IN AN INTERVIEW to the peripatetic French filmmaker Louis Malle, who had travelled across India to produce the stunning documentary series L’Inde Fantôme (‘Phantom India’) in 1968, a young and dashing ‘Cho’ Ramaswamy talked about the eccentric 14th century Delhi sultan Muhammad bin Tughluq, and the eponymous play he had penned to satirise the Congress rule of the time. “Myself wrote it. My name is Cho,” he told the Frenchman with the same spunk he would display all his life. In Tughluq, his 13th play, he launched a scathing attack on Indira Gandhi and other Congress leaders. When Malle commended him on his biting satire, Cho (who passed away on December 7th at the age of 82) smiled, “Political satire. Yes, that is what I am attempting to do.”
Politics was Cho’s deepest obsession, though he was a qualified lawyer who had practised in the Madras High Court and later worked as a legal advisor to the TTK Group of companies for 18 years.
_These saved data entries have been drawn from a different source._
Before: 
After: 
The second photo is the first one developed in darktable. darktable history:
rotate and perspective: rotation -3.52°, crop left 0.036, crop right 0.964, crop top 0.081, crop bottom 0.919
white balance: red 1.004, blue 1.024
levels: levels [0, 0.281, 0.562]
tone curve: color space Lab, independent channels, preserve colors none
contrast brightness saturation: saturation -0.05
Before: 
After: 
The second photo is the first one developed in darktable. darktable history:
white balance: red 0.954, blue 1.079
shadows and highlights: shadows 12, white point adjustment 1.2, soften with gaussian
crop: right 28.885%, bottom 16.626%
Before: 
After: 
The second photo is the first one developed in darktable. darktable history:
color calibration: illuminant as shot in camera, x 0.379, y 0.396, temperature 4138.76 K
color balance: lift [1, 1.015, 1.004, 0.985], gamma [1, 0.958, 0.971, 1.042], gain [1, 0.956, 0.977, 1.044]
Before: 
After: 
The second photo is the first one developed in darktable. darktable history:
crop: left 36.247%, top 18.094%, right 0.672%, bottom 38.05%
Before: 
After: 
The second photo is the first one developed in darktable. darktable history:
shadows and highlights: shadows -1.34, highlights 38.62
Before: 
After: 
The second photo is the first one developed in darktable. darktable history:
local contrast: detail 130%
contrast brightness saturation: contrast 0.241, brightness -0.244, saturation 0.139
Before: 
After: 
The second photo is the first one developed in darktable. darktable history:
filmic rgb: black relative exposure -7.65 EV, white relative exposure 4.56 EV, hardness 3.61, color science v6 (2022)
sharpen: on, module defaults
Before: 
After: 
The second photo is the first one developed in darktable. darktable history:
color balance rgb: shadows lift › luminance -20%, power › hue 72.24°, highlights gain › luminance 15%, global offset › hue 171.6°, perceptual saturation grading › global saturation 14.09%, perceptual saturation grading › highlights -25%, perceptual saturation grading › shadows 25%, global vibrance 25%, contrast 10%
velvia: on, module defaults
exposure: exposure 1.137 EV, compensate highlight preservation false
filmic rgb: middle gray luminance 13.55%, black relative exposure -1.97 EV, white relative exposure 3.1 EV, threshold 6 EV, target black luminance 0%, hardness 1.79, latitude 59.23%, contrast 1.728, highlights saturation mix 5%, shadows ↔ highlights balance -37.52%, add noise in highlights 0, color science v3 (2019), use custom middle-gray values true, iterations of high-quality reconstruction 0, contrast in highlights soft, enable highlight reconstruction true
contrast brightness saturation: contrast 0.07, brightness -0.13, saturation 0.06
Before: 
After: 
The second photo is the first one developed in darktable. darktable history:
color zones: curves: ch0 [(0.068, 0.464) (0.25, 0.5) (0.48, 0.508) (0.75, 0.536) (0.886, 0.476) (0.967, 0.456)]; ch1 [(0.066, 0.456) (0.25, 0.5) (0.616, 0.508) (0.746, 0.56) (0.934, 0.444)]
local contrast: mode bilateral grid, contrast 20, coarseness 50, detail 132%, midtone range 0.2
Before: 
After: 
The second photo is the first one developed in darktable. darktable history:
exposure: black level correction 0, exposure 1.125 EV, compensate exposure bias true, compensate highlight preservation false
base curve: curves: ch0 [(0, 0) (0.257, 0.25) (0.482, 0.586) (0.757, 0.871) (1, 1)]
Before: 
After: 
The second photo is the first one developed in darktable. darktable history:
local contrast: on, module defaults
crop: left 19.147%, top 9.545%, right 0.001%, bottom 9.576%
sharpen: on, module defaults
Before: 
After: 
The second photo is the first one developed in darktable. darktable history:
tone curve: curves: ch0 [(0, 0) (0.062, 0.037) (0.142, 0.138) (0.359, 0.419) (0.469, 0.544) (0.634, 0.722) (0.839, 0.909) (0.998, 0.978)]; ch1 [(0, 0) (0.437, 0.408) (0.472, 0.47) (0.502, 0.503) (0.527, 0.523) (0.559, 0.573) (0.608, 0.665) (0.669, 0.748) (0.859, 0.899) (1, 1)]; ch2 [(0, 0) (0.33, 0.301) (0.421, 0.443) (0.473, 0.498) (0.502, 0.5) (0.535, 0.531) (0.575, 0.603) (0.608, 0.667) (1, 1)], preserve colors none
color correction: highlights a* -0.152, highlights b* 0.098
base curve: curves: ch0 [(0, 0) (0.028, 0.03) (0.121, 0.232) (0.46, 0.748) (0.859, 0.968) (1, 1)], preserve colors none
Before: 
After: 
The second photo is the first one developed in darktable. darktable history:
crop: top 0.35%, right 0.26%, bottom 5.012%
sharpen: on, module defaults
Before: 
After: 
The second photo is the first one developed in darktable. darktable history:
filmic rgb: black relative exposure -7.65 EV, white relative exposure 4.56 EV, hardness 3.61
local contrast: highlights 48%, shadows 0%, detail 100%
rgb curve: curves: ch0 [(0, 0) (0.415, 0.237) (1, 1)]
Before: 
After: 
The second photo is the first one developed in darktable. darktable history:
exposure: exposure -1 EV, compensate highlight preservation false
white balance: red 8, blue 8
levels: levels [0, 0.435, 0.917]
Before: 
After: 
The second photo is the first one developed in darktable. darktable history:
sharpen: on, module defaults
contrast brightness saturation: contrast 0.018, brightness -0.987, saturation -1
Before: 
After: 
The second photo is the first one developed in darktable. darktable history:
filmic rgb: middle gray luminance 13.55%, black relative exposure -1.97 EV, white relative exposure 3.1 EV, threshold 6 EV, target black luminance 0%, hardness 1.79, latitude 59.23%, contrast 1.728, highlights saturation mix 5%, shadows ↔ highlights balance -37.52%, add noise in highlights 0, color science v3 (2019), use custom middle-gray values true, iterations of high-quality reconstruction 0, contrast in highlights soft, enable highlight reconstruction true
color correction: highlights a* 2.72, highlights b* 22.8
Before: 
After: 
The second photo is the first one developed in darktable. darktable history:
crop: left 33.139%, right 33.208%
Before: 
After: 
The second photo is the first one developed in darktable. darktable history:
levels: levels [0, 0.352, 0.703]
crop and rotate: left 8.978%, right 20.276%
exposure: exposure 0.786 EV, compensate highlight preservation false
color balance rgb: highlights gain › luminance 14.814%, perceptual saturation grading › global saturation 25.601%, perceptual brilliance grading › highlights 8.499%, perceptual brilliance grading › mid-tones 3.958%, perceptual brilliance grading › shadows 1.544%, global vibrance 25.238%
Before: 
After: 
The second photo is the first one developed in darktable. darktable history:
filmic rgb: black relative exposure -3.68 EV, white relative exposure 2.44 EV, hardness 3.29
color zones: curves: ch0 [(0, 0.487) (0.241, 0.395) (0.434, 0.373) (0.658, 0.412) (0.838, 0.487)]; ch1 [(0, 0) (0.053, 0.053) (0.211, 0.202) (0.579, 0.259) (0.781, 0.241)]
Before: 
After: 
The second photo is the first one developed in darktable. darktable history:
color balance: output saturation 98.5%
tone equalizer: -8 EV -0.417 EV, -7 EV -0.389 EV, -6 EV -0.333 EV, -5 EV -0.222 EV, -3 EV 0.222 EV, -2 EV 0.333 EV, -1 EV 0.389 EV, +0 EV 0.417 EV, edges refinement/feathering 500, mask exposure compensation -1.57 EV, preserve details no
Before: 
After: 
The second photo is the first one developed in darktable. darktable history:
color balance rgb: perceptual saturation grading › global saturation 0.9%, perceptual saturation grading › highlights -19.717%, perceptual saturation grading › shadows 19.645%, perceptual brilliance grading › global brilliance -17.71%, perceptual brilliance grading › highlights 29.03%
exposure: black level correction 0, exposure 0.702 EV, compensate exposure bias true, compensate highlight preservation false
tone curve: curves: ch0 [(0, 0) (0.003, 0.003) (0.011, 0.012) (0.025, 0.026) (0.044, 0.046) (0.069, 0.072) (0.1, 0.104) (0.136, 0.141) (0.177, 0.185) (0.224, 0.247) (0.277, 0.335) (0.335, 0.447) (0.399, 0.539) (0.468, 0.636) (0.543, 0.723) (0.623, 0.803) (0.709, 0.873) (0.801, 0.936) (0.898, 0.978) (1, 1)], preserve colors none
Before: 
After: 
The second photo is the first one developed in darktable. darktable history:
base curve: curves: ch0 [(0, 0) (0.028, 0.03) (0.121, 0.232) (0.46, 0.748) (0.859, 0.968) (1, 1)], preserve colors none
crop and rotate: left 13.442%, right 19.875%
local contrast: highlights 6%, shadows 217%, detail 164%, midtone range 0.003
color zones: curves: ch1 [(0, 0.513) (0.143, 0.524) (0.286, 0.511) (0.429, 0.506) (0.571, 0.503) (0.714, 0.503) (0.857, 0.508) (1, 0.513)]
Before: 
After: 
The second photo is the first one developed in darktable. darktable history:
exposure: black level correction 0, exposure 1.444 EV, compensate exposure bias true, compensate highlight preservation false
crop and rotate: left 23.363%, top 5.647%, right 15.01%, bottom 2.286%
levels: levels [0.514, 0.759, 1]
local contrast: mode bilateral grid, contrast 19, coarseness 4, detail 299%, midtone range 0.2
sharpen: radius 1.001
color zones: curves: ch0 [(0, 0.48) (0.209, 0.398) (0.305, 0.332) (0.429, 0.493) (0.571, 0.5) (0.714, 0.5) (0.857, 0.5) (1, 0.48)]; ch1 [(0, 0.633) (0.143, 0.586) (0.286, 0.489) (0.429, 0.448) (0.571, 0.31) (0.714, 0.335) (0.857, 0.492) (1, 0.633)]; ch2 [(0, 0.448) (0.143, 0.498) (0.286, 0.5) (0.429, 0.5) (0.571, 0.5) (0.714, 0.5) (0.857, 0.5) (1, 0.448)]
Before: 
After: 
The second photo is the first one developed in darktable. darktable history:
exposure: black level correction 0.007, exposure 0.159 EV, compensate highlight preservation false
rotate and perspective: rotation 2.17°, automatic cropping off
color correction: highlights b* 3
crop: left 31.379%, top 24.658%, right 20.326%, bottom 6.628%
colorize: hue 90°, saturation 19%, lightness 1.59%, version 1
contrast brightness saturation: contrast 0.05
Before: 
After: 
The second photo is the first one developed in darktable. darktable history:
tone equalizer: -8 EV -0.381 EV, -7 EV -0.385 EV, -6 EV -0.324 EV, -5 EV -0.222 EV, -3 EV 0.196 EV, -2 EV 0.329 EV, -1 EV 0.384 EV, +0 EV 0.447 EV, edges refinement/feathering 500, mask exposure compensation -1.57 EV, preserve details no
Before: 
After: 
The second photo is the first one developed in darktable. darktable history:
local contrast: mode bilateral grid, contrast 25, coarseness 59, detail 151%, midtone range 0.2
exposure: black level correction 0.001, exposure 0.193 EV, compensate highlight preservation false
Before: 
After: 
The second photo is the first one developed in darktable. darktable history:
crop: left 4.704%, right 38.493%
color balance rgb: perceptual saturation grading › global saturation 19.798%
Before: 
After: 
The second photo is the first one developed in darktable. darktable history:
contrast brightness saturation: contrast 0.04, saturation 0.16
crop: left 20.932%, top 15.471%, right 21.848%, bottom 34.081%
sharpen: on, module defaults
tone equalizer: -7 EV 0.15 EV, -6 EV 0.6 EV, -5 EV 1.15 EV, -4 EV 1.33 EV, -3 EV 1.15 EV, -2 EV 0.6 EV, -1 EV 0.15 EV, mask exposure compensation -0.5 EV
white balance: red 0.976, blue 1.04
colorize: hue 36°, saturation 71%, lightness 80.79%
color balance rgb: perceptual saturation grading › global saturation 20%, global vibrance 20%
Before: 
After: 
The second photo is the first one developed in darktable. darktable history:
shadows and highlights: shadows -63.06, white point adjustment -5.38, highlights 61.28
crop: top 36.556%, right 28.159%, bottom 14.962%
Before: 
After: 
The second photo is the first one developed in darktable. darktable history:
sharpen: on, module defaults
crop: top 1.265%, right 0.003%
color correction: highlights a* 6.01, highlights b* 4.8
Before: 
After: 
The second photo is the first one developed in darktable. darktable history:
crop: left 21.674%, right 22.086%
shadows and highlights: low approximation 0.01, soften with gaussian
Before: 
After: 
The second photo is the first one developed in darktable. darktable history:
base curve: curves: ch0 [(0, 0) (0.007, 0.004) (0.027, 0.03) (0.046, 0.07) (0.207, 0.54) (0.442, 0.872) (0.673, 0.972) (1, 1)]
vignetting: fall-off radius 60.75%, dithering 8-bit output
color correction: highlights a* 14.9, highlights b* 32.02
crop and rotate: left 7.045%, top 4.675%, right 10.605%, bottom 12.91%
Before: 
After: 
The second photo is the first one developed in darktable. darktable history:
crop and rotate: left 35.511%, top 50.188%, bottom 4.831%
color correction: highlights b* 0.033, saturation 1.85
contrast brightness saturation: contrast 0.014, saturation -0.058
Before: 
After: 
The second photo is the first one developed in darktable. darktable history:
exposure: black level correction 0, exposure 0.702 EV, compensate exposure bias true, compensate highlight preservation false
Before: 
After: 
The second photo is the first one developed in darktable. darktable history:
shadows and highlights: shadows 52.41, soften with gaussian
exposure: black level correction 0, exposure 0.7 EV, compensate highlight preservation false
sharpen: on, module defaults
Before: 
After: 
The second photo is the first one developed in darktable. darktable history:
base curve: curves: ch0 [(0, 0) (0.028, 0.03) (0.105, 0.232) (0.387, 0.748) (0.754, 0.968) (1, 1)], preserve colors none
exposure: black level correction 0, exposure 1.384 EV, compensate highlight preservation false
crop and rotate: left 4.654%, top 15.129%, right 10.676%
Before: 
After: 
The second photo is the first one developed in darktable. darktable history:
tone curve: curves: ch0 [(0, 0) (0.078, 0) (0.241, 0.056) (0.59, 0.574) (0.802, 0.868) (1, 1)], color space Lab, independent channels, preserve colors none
All the 15-odd films he has scripted, plays he directed, articles he has written in Thuglak, a weekly he founded in 1970, are proof of that compulsive affinity—or hatred—for people in public life. He was fearless, and he “vehemently criticised” the corrupt and the morally erring in politics, from Indira Gandhi and K Kamaraj to MG Ramachandran, J Jayalalithaa and M Karunanidhi. Cho was also known for perpetually cocking a snook at Indian politicians—he had brought out a stamp honouring one Mr Saxena who had died with Sanjay Gandhi in the air crash, quizzed legislators on fictitious projects to elicit ‘hilarious’ comments that he published in his weekly, among other publications.
Over time, he shifted his loyalties at whim: once he had worshipped the likes of CN Annadurai and Kamaraj; later, he became a great admirer of the late Prime Minister Chandra Shekhar; he had a love-hate relationship with Jayalalithaa to whom, towards the end, he remained blindly loyal; he had flirted with the BJP and had even looked up to Narendra Modi.
His political stances had been controversial and had over the past few decades come under attack for plunging to the status of being just a voice of disgruntled Tamil Brahmins. Pundits have pointed out his unabashed liking for Jayalalithaa, an Iyengar, as proof of his biased priorities. Cho and his supporters had refuted it saying he favoured all communities and hated the politics of segregation and division.
In the early 1990s, he had helped forge an alliance against the DMK over their pro-LTTE views. He believed only Jayalalithaa, whom he had known as a teenager, could have provided an alternative after MGR’s death. He called his weekly a responsible opposition, and his differences with her began as soon as she became Chief Minister in 1991. She became too high-handed and corrupt, he would say. In 1996, he lobbied with GK Moopanar and his newly formed Tamil Maanila Congress, a splinter group of the Congress, to back DMK against Jayalalithaa who suffered a resounding defeat in that election. He would later turn against DMK, again, over its ‘collaboration’ with the LTTE and back Jayalalithaa to the hilt. Cho, people close to him say, was an exceptionally brilliant lawyer, comedian, satirist, writer and journalist. But he was often seen as too naïve to differentiate the clever from the good. He often fell for smooth conversationalists. Which explained why when the AIADMK chief was mired in numerous corruption cases, he backed her simply because she employed the symbolic ruse of briefly distancing herself from Sasikala to project herself as innocent of the confidante’s misdeeds. Cho was also swayed by her politics of pro-poor symbolism.
But to be fair, Cho was never power hungry and he even wanted to resign as a Rajya Sabha MP (1999-2005) after the BJP nominated him because he felt he could not do much for the common man. He was an altruist in his own way. He often went out of the way to help people he liked. As Vijaya Gopal, his ‘personal artist’ at Thuglak, says, “He is the kindest man I have ever met in life.” Perhaps, that trait more than made up for his misplaced political priorities.